“Vele watertjes doorzwommen en telkens weer aan wal gekomen. Gevochten en nipt gewonnen.” Zo omschrijft Nicky zijn medische geschiedenis in het kort. “In mijn eerste levensjaar werd al duidelijk dat ik aan een chronische ziekte leed”, vertelt de Hasselaar. “Ik was altijd ziek, ik at niet… Uiteindelijk was de diagnose cystinose, een stofwisselingsziekte die vooral beschadiging veroorzaakt aan organen zoals de ogen en nieren.”
Bij Nicky had de ziekte vooral effect op zijn nieren. Op zijn 11de onderging hij een niertransplantatie. “Daarna is alles 15 jaar lang goed gegaan. Tot in 2013. Door de pillen die ik nam om nierafstoting tegen te gaan, kreeg ik kanker. Die was uitgezaaid van mijn hals tot mijn bekken. Tien dagen lag ik op intensieve, ik kreeg vier chemokuren en vijftien bestralingen. Nadien lag ik nog drie maanden in het ziekenhuis, plat op bed. Ik moest opnieuw leren stappen. In mijn hoofd dacht ik dat ik nog wist hoe dat moest, maar mijn lichaam wilde gewoon niet mee. Maar stapje per stapje kwam ik er weer. Het was een heel heftige periode, maar je moet gewoon doorgaan. Er is geen andere optie.”
Nier van mama
Vlak voor de kankerdiagnose had Nicky zichzelf net een sportief doel gesteld. Met Transplantoux, een vereniging die getransplanteerden samenbrengt en hen motiveert om gezond te leven en te sporten, wilde hij de Mont Ventoux op fietsen. “In 2012 begon ik te trainen”, vertelt Nicky. “2013 was mijn beste jaar, maar toen werd ik dus ziek. Maar de Mont Ventoux op fietsen bleef toch mijn droom. Dat doel heeft me er mee doorgetrokken. Na keihard trainen, fietste ik de berg in 2015 voor het eerst op. Ook in 2017 en 2019 ging ik nog eens mee.”
In 2020 onderging Nicky opnieuw een niertransplantatie. Dit keer kreeg hij een nier van zijn mama. Sindsdien is zijn gezondheid weer wat stabieler. Hij stelde zich dan ook een nieuw sportief doel: de World Transplant Games in het Australische Perth in april 2023. “Dat wordt nog iets anders”, lacht Nicky. “Het zijn zowat de Olympische spelen voor mensen die een transplantatie achter de rug hebben en donoren. Mijn mama doet niet mee, al traint ze wel vaak mee met de fiets. Ik trek met een team van 30 Belgen naar Australië, waar we het opnemen tegen teams uit alle landen van de wereld.”
Kosten
“Het team van Transplantoux begeleidt onze deelname, het Belgisch Olympisch Comité (BOIC) voorziet outfits”, vertelt Nicky. “Maar verder moeten we alles zelf betalen. De vliegtuigtickets zijn de grootste kost. Om het nodige geld bijeen te krijgen, ben ik een wijnactie gestart en verkoop ik wafels. Ik heb al zo’n 800 euro verzameld, het doel ligt rond de 3.000 euro. Ik krijg enorm veel steun, van vrienden en familie tot mijn werkgever.”

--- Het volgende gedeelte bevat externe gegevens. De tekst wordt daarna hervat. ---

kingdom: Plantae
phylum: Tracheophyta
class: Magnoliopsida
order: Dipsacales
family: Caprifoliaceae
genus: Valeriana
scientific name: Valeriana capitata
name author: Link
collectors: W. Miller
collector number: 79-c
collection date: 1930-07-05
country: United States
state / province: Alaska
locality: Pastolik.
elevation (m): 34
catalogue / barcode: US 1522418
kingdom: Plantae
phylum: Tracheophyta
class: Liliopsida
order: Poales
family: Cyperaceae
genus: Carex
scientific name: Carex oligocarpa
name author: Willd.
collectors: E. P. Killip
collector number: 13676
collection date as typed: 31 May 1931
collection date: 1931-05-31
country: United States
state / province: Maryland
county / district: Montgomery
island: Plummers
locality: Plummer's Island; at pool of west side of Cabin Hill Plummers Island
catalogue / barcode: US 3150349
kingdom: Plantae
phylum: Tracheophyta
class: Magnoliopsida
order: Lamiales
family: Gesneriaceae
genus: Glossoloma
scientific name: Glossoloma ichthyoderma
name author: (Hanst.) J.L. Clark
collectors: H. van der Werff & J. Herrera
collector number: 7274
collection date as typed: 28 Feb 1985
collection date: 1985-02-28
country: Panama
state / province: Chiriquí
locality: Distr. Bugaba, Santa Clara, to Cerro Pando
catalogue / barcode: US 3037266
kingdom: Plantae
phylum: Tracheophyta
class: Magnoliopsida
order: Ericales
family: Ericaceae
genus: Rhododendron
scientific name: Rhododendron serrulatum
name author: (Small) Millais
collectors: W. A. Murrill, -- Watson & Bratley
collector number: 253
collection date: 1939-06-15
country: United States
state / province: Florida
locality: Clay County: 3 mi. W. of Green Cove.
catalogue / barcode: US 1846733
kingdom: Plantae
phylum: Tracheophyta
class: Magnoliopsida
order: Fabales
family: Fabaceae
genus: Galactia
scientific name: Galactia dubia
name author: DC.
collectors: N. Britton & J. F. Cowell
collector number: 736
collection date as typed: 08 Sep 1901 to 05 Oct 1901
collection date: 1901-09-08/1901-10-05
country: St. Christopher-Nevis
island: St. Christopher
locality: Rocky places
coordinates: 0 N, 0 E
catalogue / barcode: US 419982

In Perth zal Nicky deelnemen aan de tijdrit (10 km) en de wegrit (35 km). Zijn doel? “Het liefst wil ik natuurlijk een podiumplaats halen, maar ik zal al blij zijn met een plekje in de top 20. Ik ben nu volop aan het trainen. Eerst vooral op de rollen, daarna ga ik de baan op. Langs het kanaal oefen ik bijvoorbeeld voor de tijdrit. Maar het zal moeilijk zijn, want in Australië is het veel warmer dan hier.” Nicky wil ook aantonen dat er een leven is na transplantatie of een ziekte als kanker. “Je mag nooit opgeven. Ook wij kunnen nog een gezond en sportief leven leiden.”